= READING TEXT =
=======
Any dysfunction that Parliament may have been experiencing was likely instigated by the Conservatives themselves.

In May 2007, Don Martin, the National Post’s national affairs columnist, dropped a bomb when he reported on a 200-page secret guidebook that details how to unleash chaos while chairing parliamentary committees that had been given to select Tory MPs.

The document, said Martin, was “given only to Conservative chairmen - tells them how to favour government agendas, select party-friendly witnesses, coach favourable testimony, set in motion debate-obstructing delays and, if necessary, storm out of meetings to grind parliamentary business to a halt.”

“It paints in vivid detail what Conservative chairs should say when confronted by challenges to their authority, how to rule opposition MPs out of order during procedural wrangling and even tells government MPs how to debate at committee when a hostile motion is put to a vote,” said Martin.

“The manual offers up speeches for a chairman under attack and suggests committee leaders have been whipped into partisan instruments of policy control and agents of the Prime Minister’s Office.”
=======
= WHAT TO WORK ON =
1 – Reproduce the passage from the text on the Conservative committee manual, starting at "Any dysfunction that" and ending at "select Tory MPs.".
2 – Turn the paragraph of the text on the Conservative committee manual that begins "The document, said Martin" into a short list of its main points.
The lines below have nothing to do with the text on the Conservative committee manual.
=======
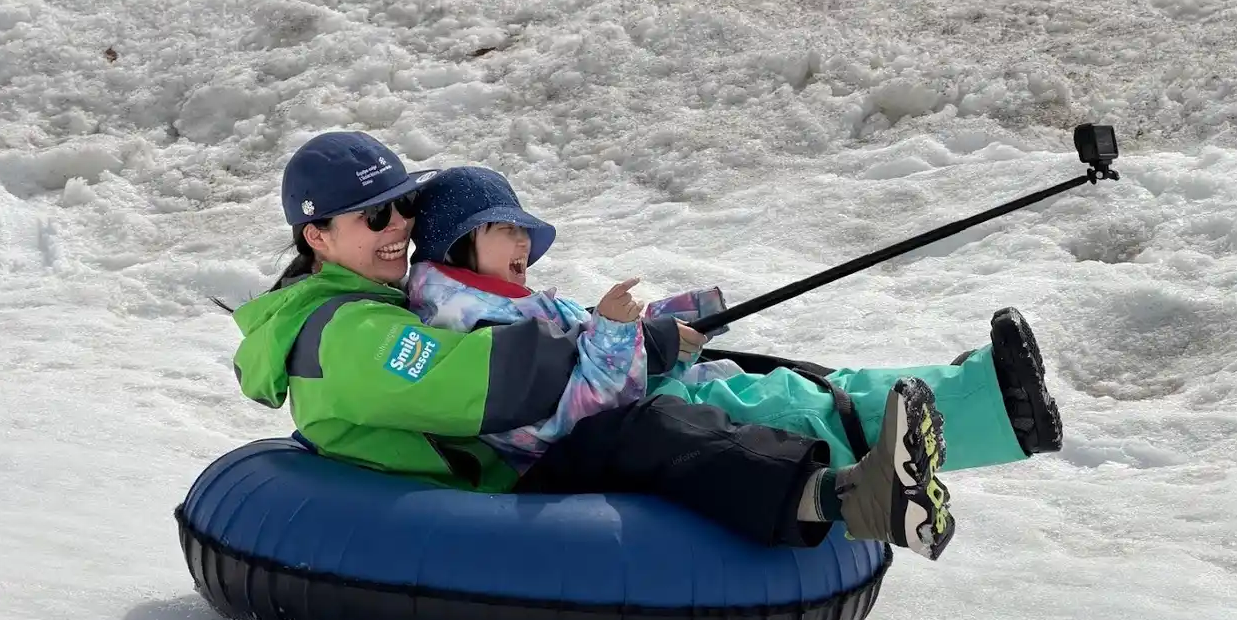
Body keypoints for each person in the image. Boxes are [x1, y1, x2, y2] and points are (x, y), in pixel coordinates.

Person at [226, 130, 956, 561]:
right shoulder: (349, 333)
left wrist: (648, 336)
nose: (398, 228)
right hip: (490, 489)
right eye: (373, 217)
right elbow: (488, 379)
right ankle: (848, 497)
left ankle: (876, 454)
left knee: (708, 390)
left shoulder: (370, 305)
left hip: (500, 463)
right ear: (317, 236)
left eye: (403, 207)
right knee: (640, 431)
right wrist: (629, 344)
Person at [404, 165, 1062, 482]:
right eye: (501, 228)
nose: (522, 240)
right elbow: (565, 416)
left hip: (653, 400)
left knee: (807, 382)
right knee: (795, 409)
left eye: (522, 227)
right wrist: (616, 333)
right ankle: (998, 412)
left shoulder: (507, 306)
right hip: (629, 433)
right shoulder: (476, 330)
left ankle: (978, 391)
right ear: (458, 244)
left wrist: (670, 329)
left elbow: (591, 358)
=======
= OUTPUTS FOR THE TASKS =
1 –
Any dysfunction that Parliament may have been experiencing was likely instigated by the Conservatives themselves.

In May 2007, Don Martin, the National Post’s national affairs columnist, dropped a bomb when he reported on a 200-page secret guidebook that details how to unleash chaos while chairing parliamentary committees that had been given to select Tory MPs.

2 –
- According to Martin, the document was given only to Conservative committee chairmen.
- It tells them how to favor government agendas.
- It tells them how to select party-friendly witnesses and coach favorable testimony.
- It tells them how to set in motion delays that obstruct debate.
- If necessary, it tells them how to storm out of meetings to bring parliamentary business to a halt.